Romain: Okay. So I’m a software engineer by trade. I was trained in France. I wanted to do pure software, embedded if possible. I was always looking for new challenges, so I pursued virtualization, I pursued cryptography, and arrived in machine learning.
Question: Before you joined Modulos, you were trying to get machine learning working in an actual product. What kind of challenges did you face there?
Romain: We were trying to use computer vision to work in a product and machine learning was one of the tools we used. As we were trying to do that, I felt the challenges of my trade: the reality of putting a piece of software into production. These realities can sometimes limit what possibilities you can explore. Fast turnaround would often be really difficult for the data scientists.
Suppose an updated ML framework comes along. Updating the production framework is costly, changing framework is costly. It could take two months to bring changes to production, so you had to be really sure it was worth it, and you really had to know what you are doing.
Question: So, if you made some decisions about what kind of framework or what kind of model you want to use, you ended up being locked in? You couldn’t change your mind further down the road?
Romain: Yeah. To go from a data scientist experiment, to a real product, there are weeks and months of hard work and consolidation, of optimizing memory and CPU usage, weeks of being sure that it’s good software and not just… well, bleeding-edge things also sometimes crash. So yeah, I would say so.
Question: So now that you joined Modulus and you’re working on making automated machine learning a useful tool, thinking back to your time, how would it have helped you to have access to something like AutoML?
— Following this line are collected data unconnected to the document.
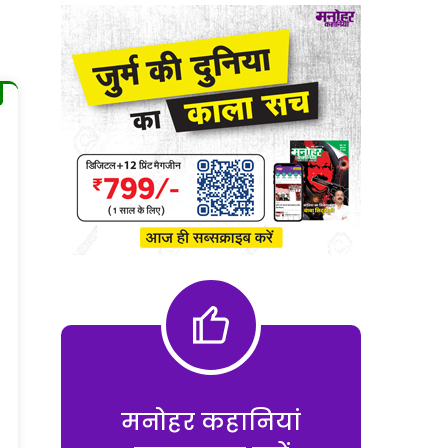
मनोहर कहानियां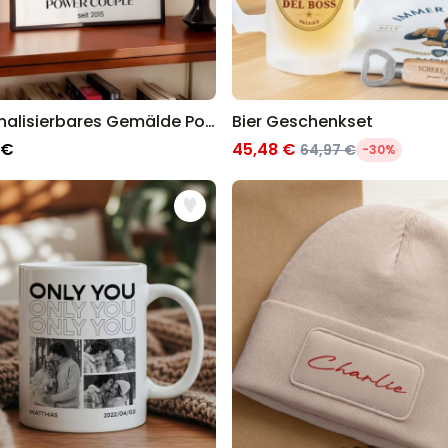
Personalisierbares Gemälde Poster
Bier Geschenkset
 €
45,48 €
64,97 €
-30%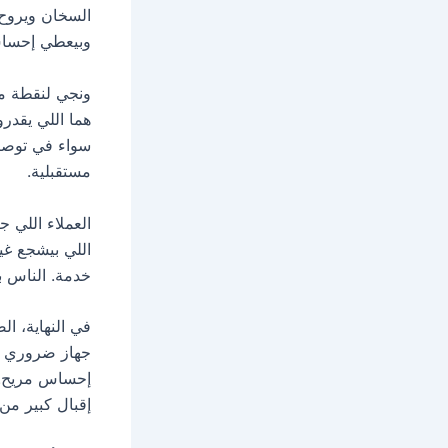
السخان ويروح ب
وبيعطي إحساس 
ونجي لنقطة مه
هما اللي يقدر
سواء في توصيل
مستقبلية.
العملاء اللي 
اللي بيشجع غي
خدمة. الناس ب
في النهاية، ال
جهاز ضروري ز
إحساس مريح. و
إقبال كبير من 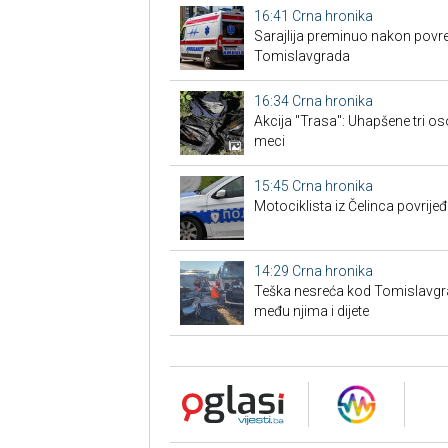
16:41
Crna hronika
Sarajlija preminuo nakon povre
Tomislavgrada
16:34
Crna hronika
Akcija "Trasa": Uhapšene tri os
meci
15:45
Crna hronika
Motociklista iz Čelinca povrije
14:29
Crna hronika
Teška nesreća kod Tomislavgrad
među njima i dijete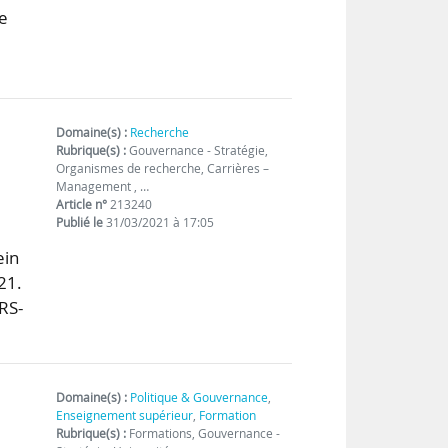
re
Domaine(s) :
Recherche
Rubrique(s) :
Gouvernance - Stratégie,
Organismes de recherche, Carrières –
Management , …
Article n°
213240
Publié le
31/03/2021 à 17:05
ein
21.
RS-
Domaine(s) :
Politique & Gouvernance
,
Enseignement supérieur
,
Formation
Rubrique(s) :
Formations, Gouvernance -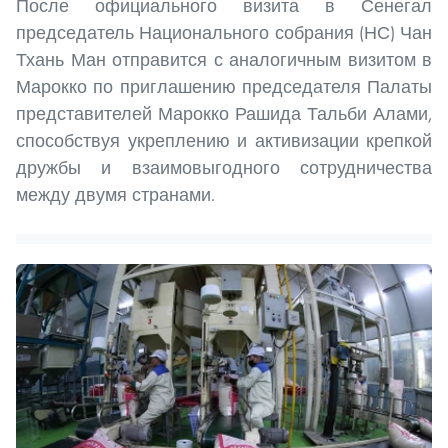
После официального визита в Сенегал
председатель Национального собрания (НС) Чан
Тхань Ман отправится с аналогичным визитом в
Марокко по приглашению председателя Палаты
представителей Марокко Рашида Тальби Алами,
способствуя укреплению и активизации крепкой
дружбы и взаимовыгодного сотрудничества
между двумя странами.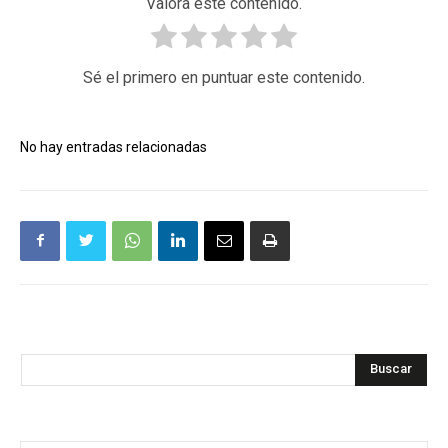
Valora este contenido.
Sé el primero en puntuar este contenido.
No hay entradas relacionadas
Buscar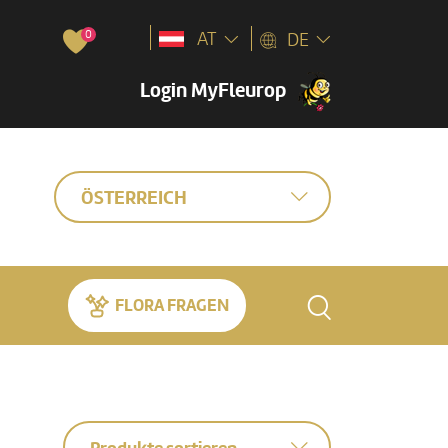
0
AT
DE
Login MyFleurop
ÖSTERREICH
FLORA FRAGEN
Romain: Well, first of all, being able to easily change AI solutions without having to change APIs, without having to care about packaging, without having to care about all the small details, makes a big difference. Ideally, AutoML enables real continuous integration and testing. If a new model or framework becomes available such as a new version of TensorFlow, then I just send the new models on to continuous integration and testing. And when they pass, we’re done and the new model is put in place. That would be priceless, because then I could just focus on feature development, and I don’t have to do any maintenance or service.
Question: The way in which software engineers work with machine learning is changing, right? Software engineers like you now have the ability to use machine learning without having to constantly cross-check with data scientists?
Romain: That’s one of the big things for me. When I worked using computer vision and machine learning, I would see them as pieces of the puzzle, but ultimately I don’t care about the pieces, but the whole puzzle — meaning writing very good software. Machine learning should be a tool used by good software engineers. The first thing you learn as an engineer is to not reinvent the wheel, so the best way to do my job is to just have our automated machine learning system deliver me a package I can plug in and it works.
Spending time on data augmentation, or, I don’t know, binarizing weights or things like that, or chasing down if the new framework is likely to bog down the app or service? That’s something I don’t enjoy. I just want to compose the elements themselves, and I can do it for programming languages, I can do it for services, I can do it for servers. Why can’t I also do it for machine learning? It’s a service to me. Give me an API and I will use it.